Écoles spécialisées au Québec : trop peu pour trop d’élèves

Une école spécialisée à mandat régional accueille des jeunes provenant de plusieurs centres de services scolaires et peut couvrir une région administrative complète. (Photo : Courtoisie)
Au Québec, plusieurs enfants ayant des besoins particuliers nécessitent des services éducatifs adaptés pour leur réussite scolaire. Les écoles spécialisées jouent un rôle important en offrant un encadrement structuré et des ressources professionnelles adaptées. Malheureusement, leur nombre limité crée des enjeux importants pour des familles ainsi que le réseau de l’éducation.

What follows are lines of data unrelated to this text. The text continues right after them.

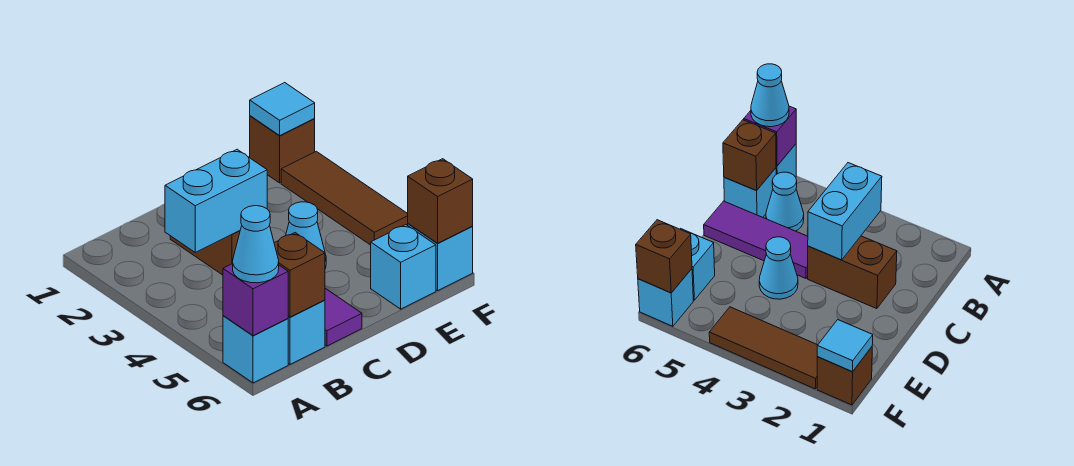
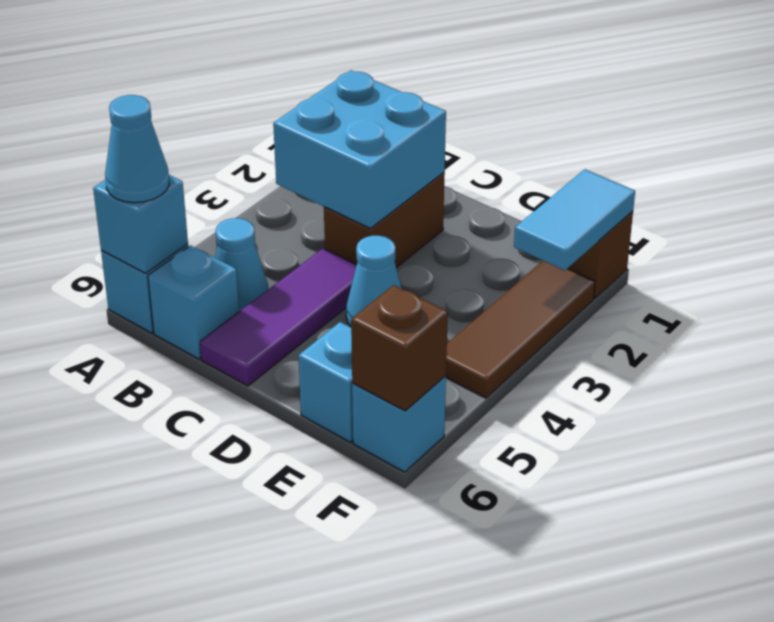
purple brick A6 level 2 -> cyan brick A6 level 2
cyan brick B3:C3 level 2 -> cyan brick B2:C3 level 2
brown brick B6 level 2 -> none
cyan tile F1 level 2 -> cyan tile F1:F2 level 2

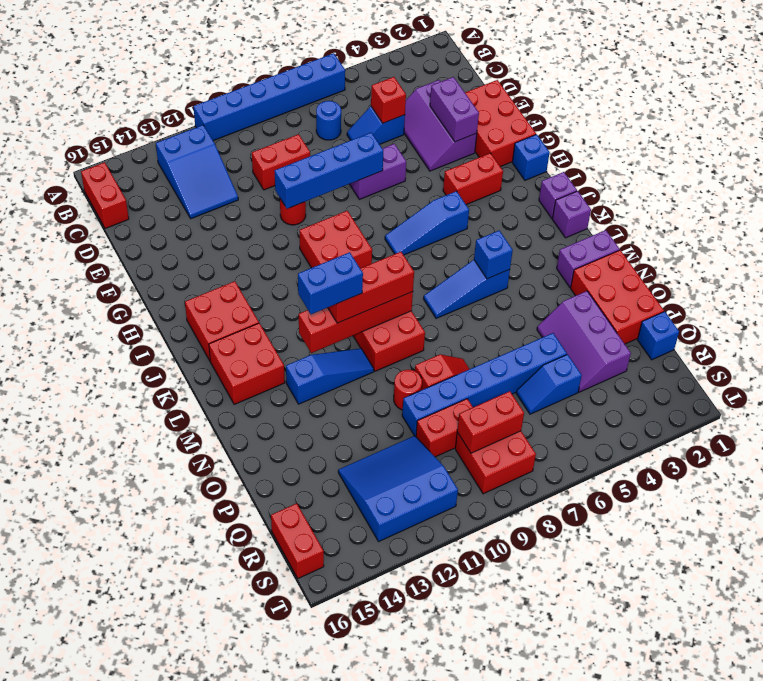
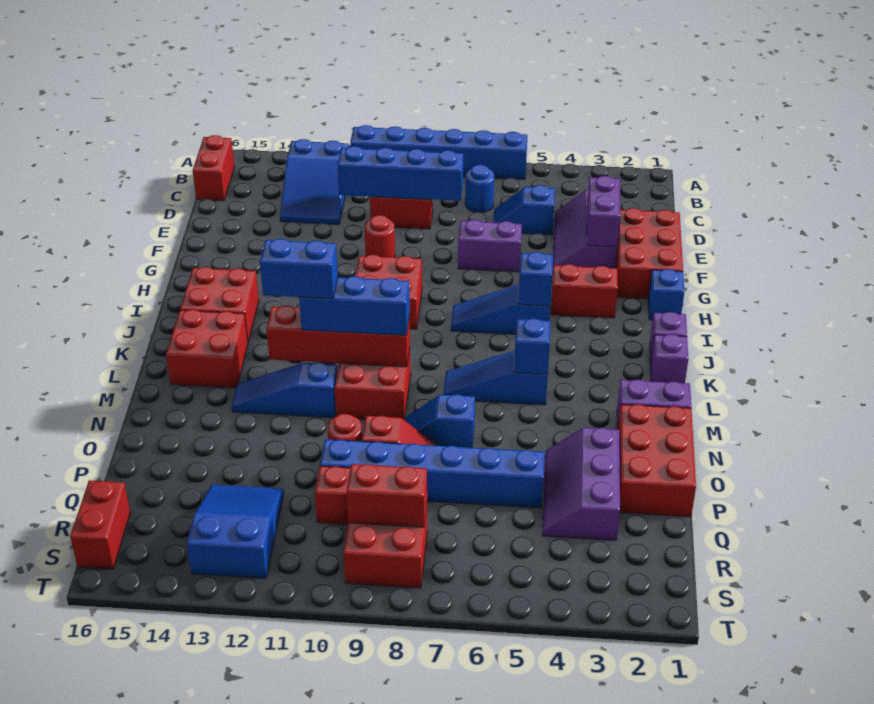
red brick D5 level 2 -> none
blue brick F7:F10 level 2 -> blue brick D8:D11 level 2
red brick L9:L11 level 3 -> blue brick L9:L11 level 3
blue slope M11:M13 level 1 top 13 -> blue slope M11:M13 level 1 top 11
blue brick Q1 level 1 -> blue brick I5 level 2
blue slope Q5:Q6 level 1 top 5 -> blue slope N7:N8 level 1 top 7
blue slope Q11:S13 level 1 top S -> blue slope Q12:S13 level 1 top S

Les écoles spécialisées accueillent des élèves avec des troubles d’apprentissage, des handicaps intellectuels ou physiques ainsi que des troubles du spectre de l’autisme. L’enfant doit avoir un double diagnostic et une déficience intellectuelle moyenne pour y être admis. Il existe environ 50 établissements qui se distinguent par des classes à effectifs réduits et la présence de spécialistes tels que des orthopédagogues, psychoéducateurs, éducateurs spécialisés, ergothérapeutes ainsi que des physiothérapeutes.

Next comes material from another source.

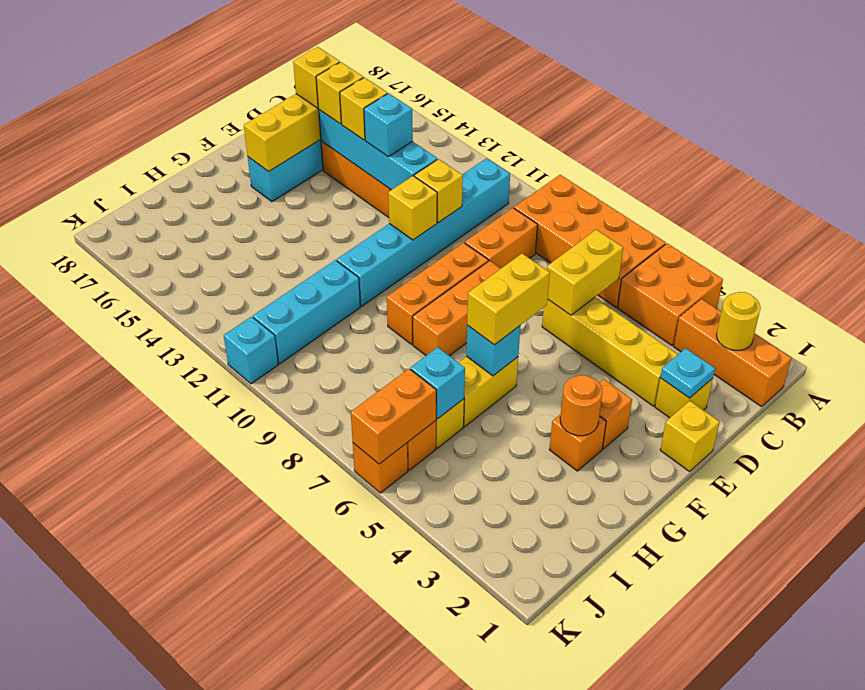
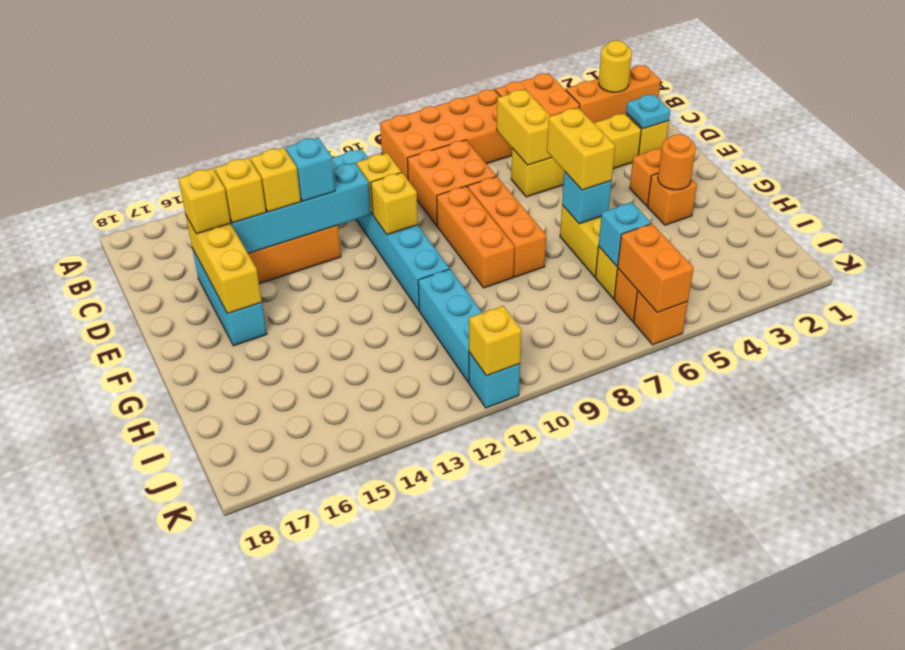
orange brick C9:D9 level 1 -> orange brick C8:D9 level 1
yellow brick E1 level 1 -> yellow brick K11 level 2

Des parents confrontés à des démarches complexes
Bien que l’aide essentielle apportée par ces écoles soit reconnue, elles sont peu nombreuses et majoritairement situées dans les grandes villes. Cela limite leur accessibilité, particulièrement dans certaines régions du Québec. « C’est plein partout en ce moment et l’enjeu du transport est un gros problème. Demander à un enfant handicapé de faire une heure et demie de transport matin et soir, c’est énorme », explique Alexandra, enseignante spécialiste dans une école à mandat régional.

Les parents ne sont pas les seuls à assurer le transport de leur enfant. Des véhicules appelés « berlines » sont aussi disponibles. (Photo : Autobus Intersco)
Pour plusieurs élèves, l’accès limité aux écoles spécialisées peut entraîner des parcours scolaires plus complexes. Certains élèves doivent être éduquer dans des milieux qui ne répondent pas entièrement à leurs besoins, tandis que d’autres sont placés sur des listes d’attente prolongées. Dans ces cas, les parents, doivent souvent se tourner vers de longues démarches administratives afin d’obtenir des services pour leur enfant.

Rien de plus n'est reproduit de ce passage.